Output the records below line for line, changing nothing.

__RECORDED DATA__

↓↓↓

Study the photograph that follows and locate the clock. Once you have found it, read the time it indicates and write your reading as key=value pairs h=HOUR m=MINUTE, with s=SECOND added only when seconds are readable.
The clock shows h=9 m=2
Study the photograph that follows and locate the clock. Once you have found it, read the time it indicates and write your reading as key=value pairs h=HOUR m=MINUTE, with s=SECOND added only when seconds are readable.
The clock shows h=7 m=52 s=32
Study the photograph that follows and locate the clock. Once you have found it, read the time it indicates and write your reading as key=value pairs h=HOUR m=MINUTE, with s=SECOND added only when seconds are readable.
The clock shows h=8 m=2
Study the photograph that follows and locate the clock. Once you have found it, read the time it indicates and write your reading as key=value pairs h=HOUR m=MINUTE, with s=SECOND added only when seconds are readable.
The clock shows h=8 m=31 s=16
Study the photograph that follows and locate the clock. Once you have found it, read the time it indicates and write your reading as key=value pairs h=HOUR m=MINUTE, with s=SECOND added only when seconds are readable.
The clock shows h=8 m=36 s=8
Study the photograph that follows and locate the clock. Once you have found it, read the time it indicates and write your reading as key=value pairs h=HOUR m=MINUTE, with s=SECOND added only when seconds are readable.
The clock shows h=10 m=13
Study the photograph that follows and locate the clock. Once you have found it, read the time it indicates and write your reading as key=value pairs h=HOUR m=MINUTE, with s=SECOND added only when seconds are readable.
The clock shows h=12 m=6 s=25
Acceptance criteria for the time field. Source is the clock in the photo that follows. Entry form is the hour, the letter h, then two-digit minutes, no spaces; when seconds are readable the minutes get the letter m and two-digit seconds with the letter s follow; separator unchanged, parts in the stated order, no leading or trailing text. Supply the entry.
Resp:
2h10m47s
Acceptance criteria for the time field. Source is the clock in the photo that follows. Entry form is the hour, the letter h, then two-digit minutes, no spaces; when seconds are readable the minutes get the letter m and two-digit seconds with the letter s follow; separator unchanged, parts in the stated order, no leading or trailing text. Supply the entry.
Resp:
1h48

↑↑↑

__ANSWER TO THE EXERCISE__
Study the photograph that follows and locate the clock. Once you have found it, read the time it indicates and write your reading as key=value pairs h=HOUR m=MINUTE, with s=SECOND added only when seconds are readable.
The clock shows h=9 m=2
Study the photograph that follows and locate the clock. Once you have found it, read the time it indicates and write your reading as key=value pairs h=HOUR m=MINUTE, with s=SECOND added only when seconds are readable.
The clock shows h=7 m=52 s=32
Study the photograph that follows and locate the clock. Once you have found it, read the time it indicates and write your reading as key=value pairs h=HOUR m=MINUTE, with s=SECOND added only when seconds are readable.
The clock shows h=8 m=2
Study the photograph that follows and locate the clock. Once you have found it, read the time it indicates and write your reading as key=value pairs h=HOUR m=MINUTE, with s=SECOND added only when seconds are readable.
The clock shows h=8 m=31 s=16
Study the photograph that follows and locate the clock. Once you have found it, read the time it indicates and write your reading as key=value pairs h=HOUR m=MINUTE, with s=SECOND added only when seconds are readable.
The clock shows h=8 m=36 s=8
Study the photograph that follows and locate the clock. Once you have found it, read the time it indicates and write your reading as key=value pairs h=HOUR m=MINUTE, with s=SECOND added only when seconds are readable.
The clock shows h=10 m=13
Study the photograph that follows and locate the clock. Once you have found it, read the time it indicates and write your reading as key=value pairs h=HOUR m=MINUTE, with s=SECOND added only when seconds are readable.
The clock shows h=12 m=6 s=25
Acceptance criteria for the time field. Source is the clock in the photo that follows. Entry form is the hour, the letter h, then two-digit minutes, no spaces; when seconds are readable the minutes get the letter m and two-digit seconds with the letter s follow; separator unchanged, parts in the stated order, no leading or trailing text. Supply the entry.
Resp:
2h10m47s
Acceptance criteria for the time field. Source is the clock in the photo that follows. Entry form is the hour, the letter h, then two-digit minutes, no spaces; when seconds are readable the minutes get the letter m and two-digit seconds with the letter s follow; separator unchanged, parts in the stated order, no leading or trailing text. Supply the entry.
Resp:
1h48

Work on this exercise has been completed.